No one wants to get food poisoning, either.
So it wasn't surprising when Congress dished up $55 million in new money to spare meat inspectors from sequestration — the $85 billion across-the-board spending cut that hit most domestic and defense programs beginning in March.
But good politics isn't the same as good policy.
No, we're not endorsing flight delays or tainted meat. Our beef is with an approach to government that produces these special dispensations.
They're the latest symptom of a serious problem: the chronic failure of Congress and the White House to address fiscal issues except on a crisis-by-crisis basis.
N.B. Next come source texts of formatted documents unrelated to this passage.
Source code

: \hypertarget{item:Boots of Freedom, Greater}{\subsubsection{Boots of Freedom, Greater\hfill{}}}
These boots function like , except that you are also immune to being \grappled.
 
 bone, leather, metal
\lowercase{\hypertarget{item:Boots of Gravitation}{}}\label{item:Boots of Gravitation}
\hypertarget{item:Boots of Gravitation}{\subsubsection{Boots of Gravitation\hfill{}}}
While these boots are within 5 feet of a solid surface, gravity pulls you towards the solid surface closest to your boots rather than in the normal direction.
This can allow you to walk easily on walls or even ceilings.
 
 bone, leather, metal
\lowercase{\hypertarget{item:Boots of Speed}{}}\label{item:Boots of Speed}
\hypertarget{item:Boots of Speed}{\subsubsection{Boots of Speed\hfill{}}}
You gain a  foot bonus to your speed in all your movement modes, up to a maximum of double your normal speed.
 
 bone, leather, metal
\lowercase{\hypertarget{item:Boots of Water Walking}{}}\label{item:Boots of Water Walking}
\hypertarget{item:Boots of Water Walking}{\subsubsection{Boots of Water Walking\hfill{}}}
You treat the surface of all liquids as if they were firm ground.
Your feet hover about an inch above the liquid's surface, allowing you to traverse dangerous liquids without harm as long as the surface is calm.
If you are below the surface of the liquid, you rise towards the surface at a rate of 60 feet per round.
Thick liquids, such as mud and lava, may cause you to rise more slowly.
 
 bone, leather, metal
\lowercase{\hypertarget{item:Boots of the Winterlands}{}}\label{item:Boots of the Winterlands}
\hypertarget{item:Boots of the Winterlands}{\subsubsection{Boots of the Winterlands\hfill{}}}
The sequester was an ill-conceived agreement to end one self-imposed budget crisis (remember the super committee?) by scheduling another one so onerous that both parties would be compelled to settle on a long-term plan for federal spending and debt relief.
So much for a political doomsday machine.
As usual, the first impulse in Washington was to cast partisan blame. After the finger-pointing came accommodations. So instead of a deal, we're left with a new source of special-interest legislation. Rather than scouring appropriation bills for earmarks, reporters and reformers will need to be on the lookout for exemptions.